Ab dem 17. September 2026 zeigt das Städel Museum Frankfurt unter dem Titel „Maria Magdalena. Sin. Pray. Love.” erstmals im deutschsprachigen Raum eine umfassende Ausstellung zu dieser Figur. Über 100 hochkarätige Gemälde, Skulpturen und Grafiken vom Mittelalter bis in die Gegenwart – darunter bedeutende Leihgaben aus deutschen und internationalen Sammlungen – eröffnen einen facettenreichen Blick auf die künstlerische und emotionale Bandbreite ihrer Darstellungen.

Große Namen, starker Fokus auf Künstlerinnen

Die Werkauswahl ist beeindruckend: Albrecht Dürer, Georges de la Tour, Claude Lorrain, Auguste Rodin, Max Beckmann und David LaChapelle stehen neben Werken von Künstlerinnen, denen die Schau besondere Aufmerksamkeit widmet – darunter Lavinia Fontana, Elisabetta Sirani, Luisa Roldán, Lotte Laserstein, Kiki Smith, Marlene Dumas und Nieves González. Ausgangspunkt sind zentrale Werke aus den Sammlungen des Städel Museums und der Liebieghaus Skulpturensammlung.

Museumsdirektor Philipp Demandt betont die Aktualität des Themas: „Kaum ein anderes Sujet wurde über Jahrhunderte hinweg so vielfältig dargestellt und neu interpretiert. Wir freuen uns, mit dieser Ausstellung die facettenreiche Bildgeschichte Maria Magdalenas umfassend zu zeigen und damit eine Figur zu beleuchten, an der sich bis heute Fragen nach Rollenbildern, Spiritualität und weiblicher Erfahrung verdichten.”

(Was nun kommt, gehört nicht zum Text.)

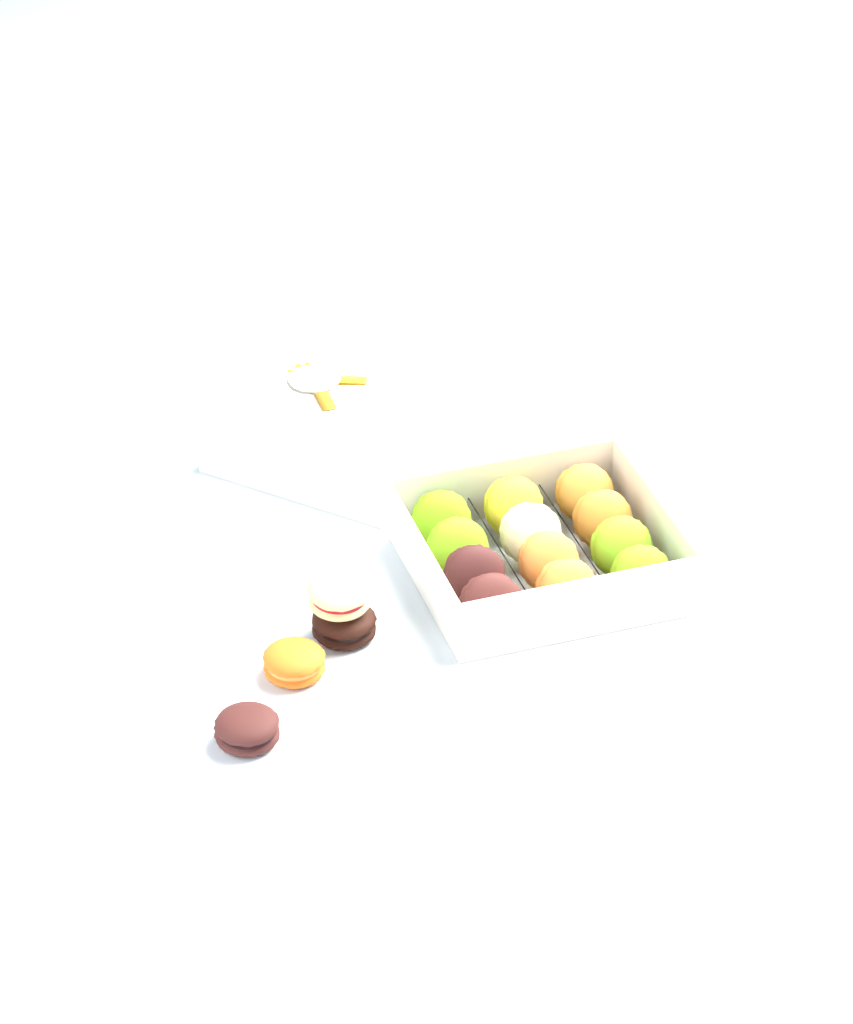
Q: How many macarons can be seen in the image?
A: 16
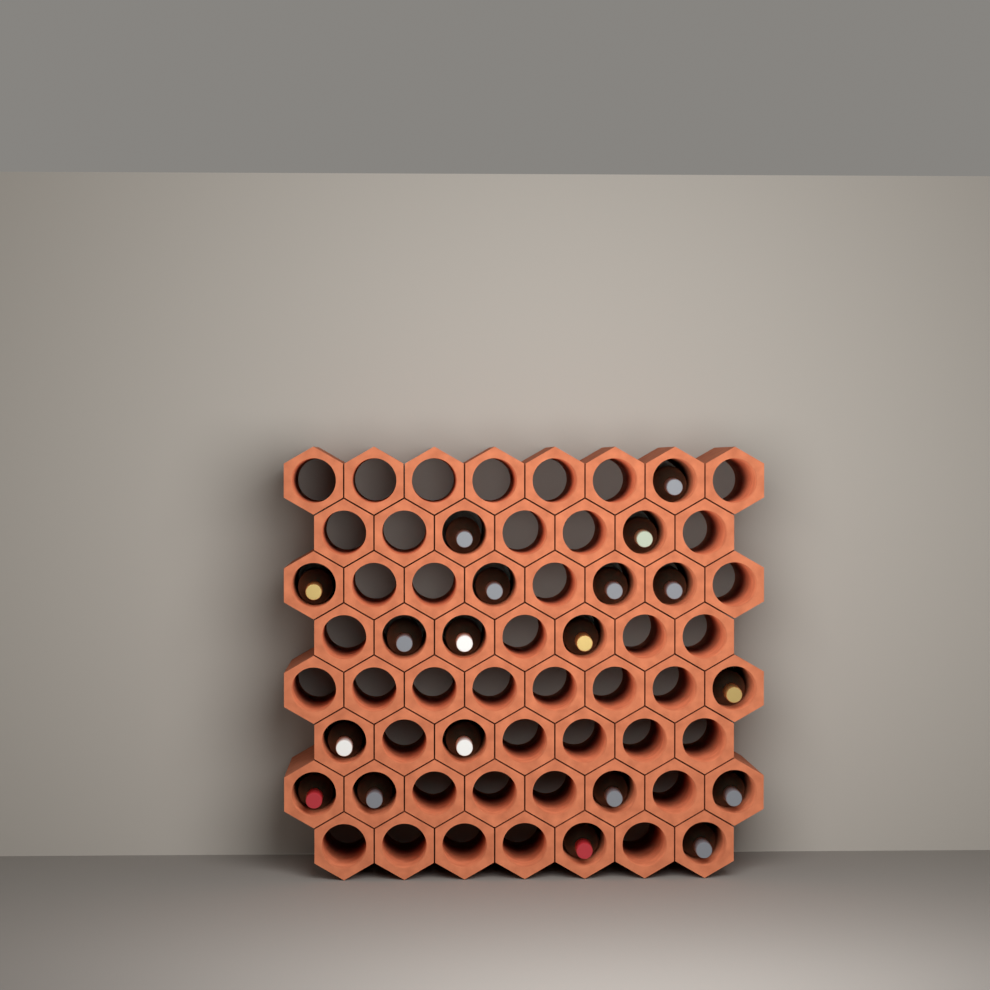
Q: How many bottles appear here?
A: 19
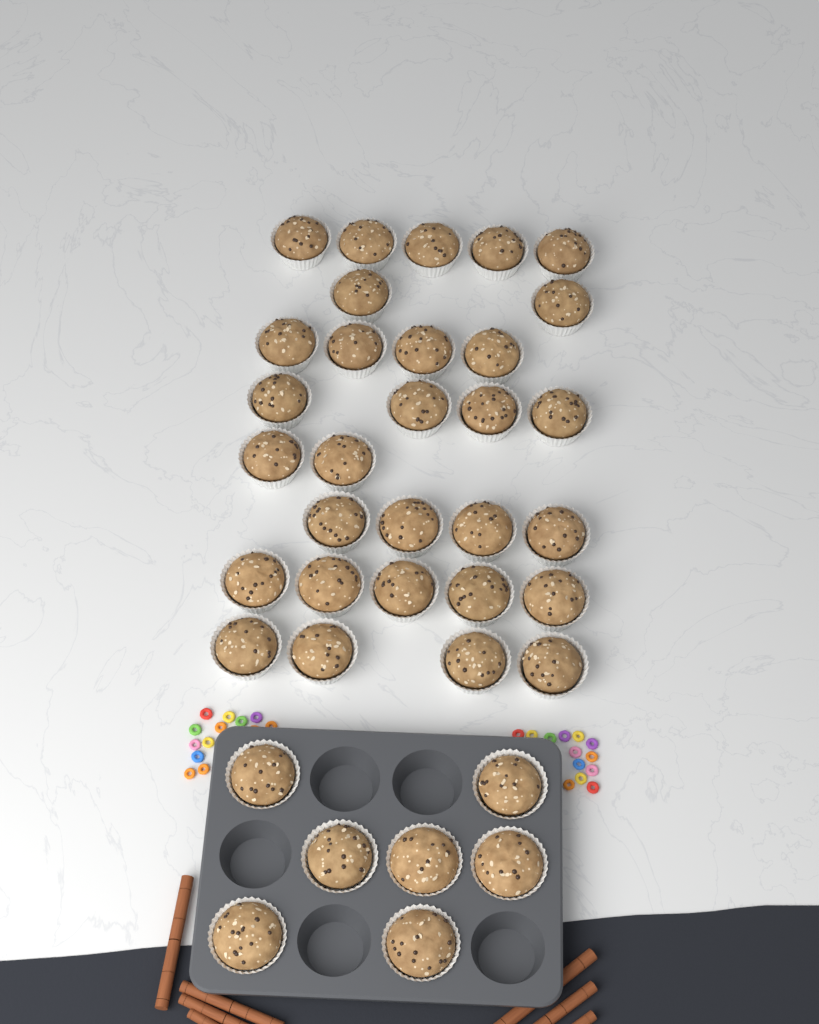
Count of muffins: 37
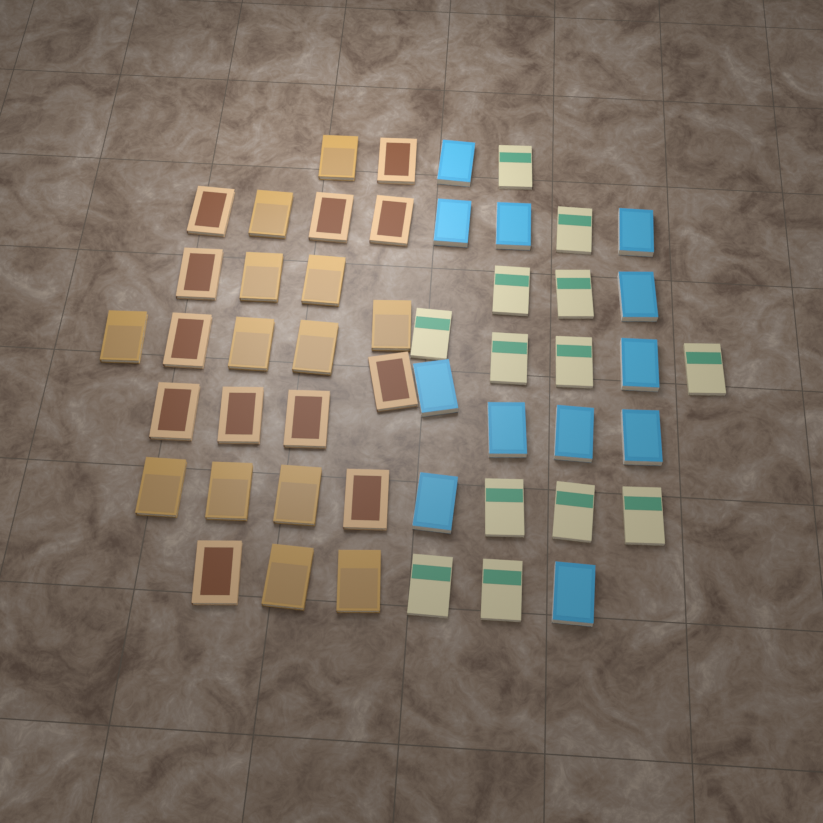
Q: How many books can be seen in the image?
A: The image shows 50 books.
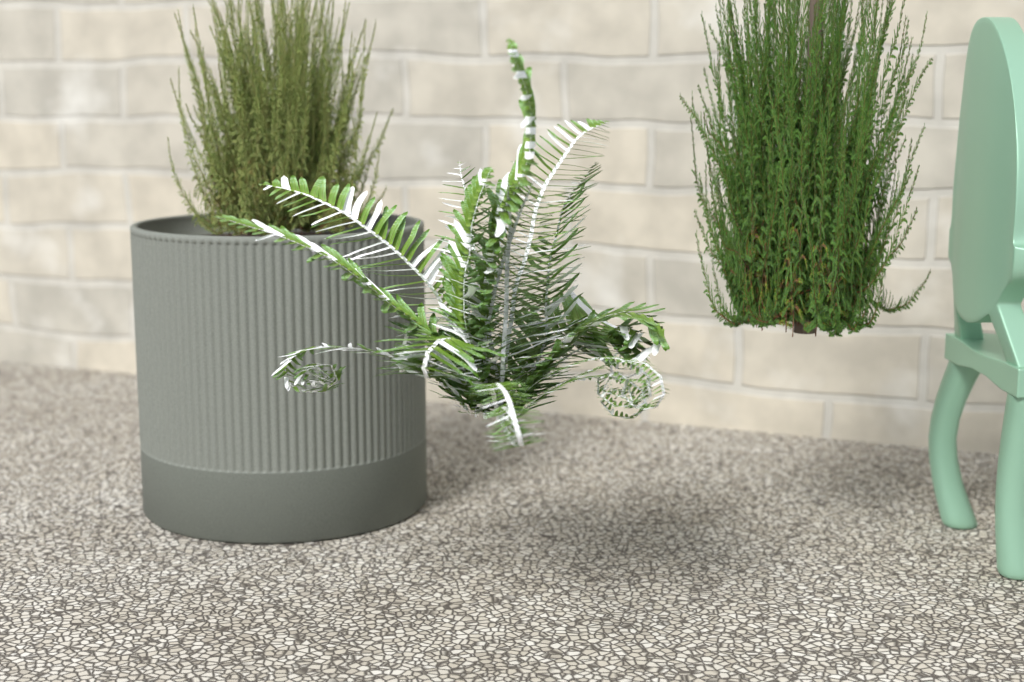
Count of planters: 1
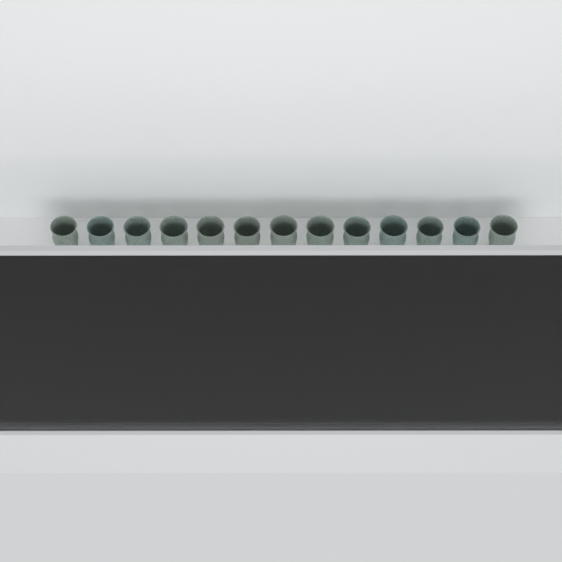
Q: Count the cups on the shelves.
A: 37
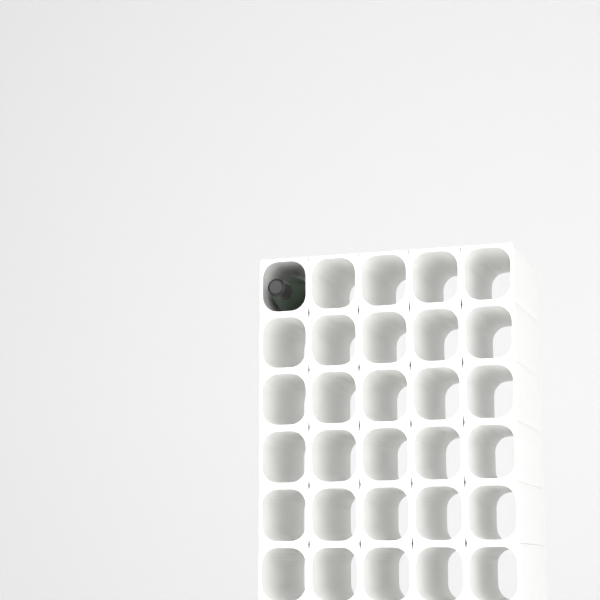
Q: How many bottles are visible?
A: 1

Projektionsfläche und eigenständige Gestalt

Die Ausstellung verfolgt Maria Magdalenas ikonografische Transformation bis in die Populärkultur – und macht dabei sichtbar, wie sehr sie immer beides war: Projektionsfläche gesellschaftlicher Vorstellungen von Weiblichkeit und zugleich eine eigenständige, vielstimmige Gestalt, die sich einfachen Deutungen entzieht. Von neutestamentlichen Schriften über mittelalterliche Legenden bis in die Gegenwart spiegeln ihre Darstellungen stets die Fragen, Ängste und Sehnsüchte ihrer jeweiligen Zeit.

„Maria Magdalena. Sin. Pray. Love.” ist damit weit mehr als eine kunsthistorische Retrospektive – sie ist eine Einladung, über Weiblichkeit, Glaube, Begehren und gesellschaftliche Zuschreibungen nachzudenken. Und darüber, wer das Recht hat, eine Geschichte zu erzählen.